Der Vorstand der AVISTA OIL zögerte nicht, als die Anfrage kam. 

„Museen sind mit ihren jeweiligen Ausstellungen nicht nur Spiegel der Zeit, sondern geben auch ein ökologisches Statement ab. Insbesondere derartige Projekte unterstützen wir gern“, sagt Marc Verfürth, CEO der AVISTA OIL AG. „Die Künstlerin zeigt mit ihrem Werk Combustion das, worauf auch wir immer wieder aufmerksam machen: den Verbrauch der endlichen Ressource Öl. Wir sind durch unsere zirkulare Aufbereitung ohnegleichen ein passender Partner für Vibha Galhotra und das Kunstmuseum Wolfsburg“, so Marc Verfürth weiter. 

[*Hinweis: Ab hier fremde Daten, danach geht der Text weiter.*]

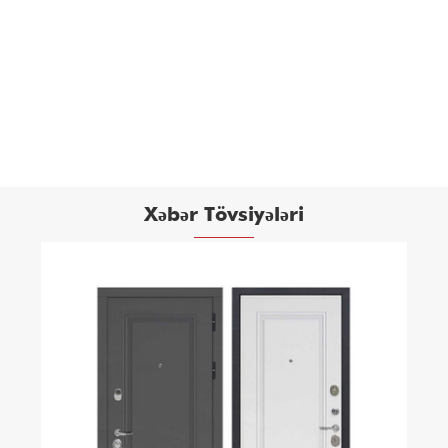
Türk Polad və Taxta Villa Qapısı
Ətraflı Baxın >>
Xəbər Tövsiyələri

Auf der Website des Kunstmuseum Wolfsburg www.kunstmuseum–wolfsburg.de heißt es über die Künstlerin:

Die Arbeiten von Vibha Galhotra (*1978) kreisen um die Frage, was es bedeutet, als bildende Künstlerin im Anthropozän zu arbeiten. Ist es in der künstlerischen Praxis möglich, soziale, ökologische und politische Themen wie den Klimawandel zu verhandeln, ohne dass die Ästhetik der Werke die gesamte Aufmerksamkeit auf die Künstlerin lenkt und verheerende Probleme normalisiert? Untersuchungsgegenstand sind die fünf Elemente Wasser, Erde, Luft, Feuer und Äther. Mit einer scheinbar romantisierenden Bildsprache thematisiert Galhotra das kontamierte Wasser des heiligen Yamuna-Flusses oder die alle zulässigen Werte übersteigende Feinstaubkonzentration in Delhi. Die Atemmaske wird zum alltäglichen Kleidungsstück, besorgniserregende Klimagraphen verwandeln sich in eine an die Arte povera erinnernde Welle aus Glöckchen, und das Säubern von Pflanzen wird zur Zen-Meditation. Vibha Galhotra reagiert mit ihren Arbeiten auf den menschlichen Irrsinn im „Zeitalter der Vernunft“. Ihre Ästhetisierung der ökologischen Katastrophe ist Vermittlungsstrategie und ironische Brechung zugleich.

Über das Werk: 

Vibha Galhotra: Combustion, 2016

Die Arbeit beruht auf dem uralten Prinzip einer Wasseruhr, ist jedoch mit Öl von AVISTA OIL gefüllt. Dieses steht als Metapher für den exzessiven Verbrauch fossiler Brennstoffe im Anthropozän und das drohende Ende der hierfür notwendigen Ressourcen. Die kleine schwimmende Schüssel mit einem feinen Loch misst die Zeit. Ursprünglich hat Vibha Galhotra Combustion als 24-Stunden-Uhr angelegt, da jedoch die flüchtigen Bestandteile des Öls mit der Zeit verdunsten, wird es dickflüssiger, und die Intervalle des

24-Stunden-Prinzips werden überschritten. Diese Überschreitung bildet eine Analogie zur Zeitüberschreitung des Menschen im Hinblick auf die längst überfällige Reduzierung des Verbrauchs von Ressourcen.

Die Ausstellung ist noch bis zum 07. Oktober 2018 geöffnet.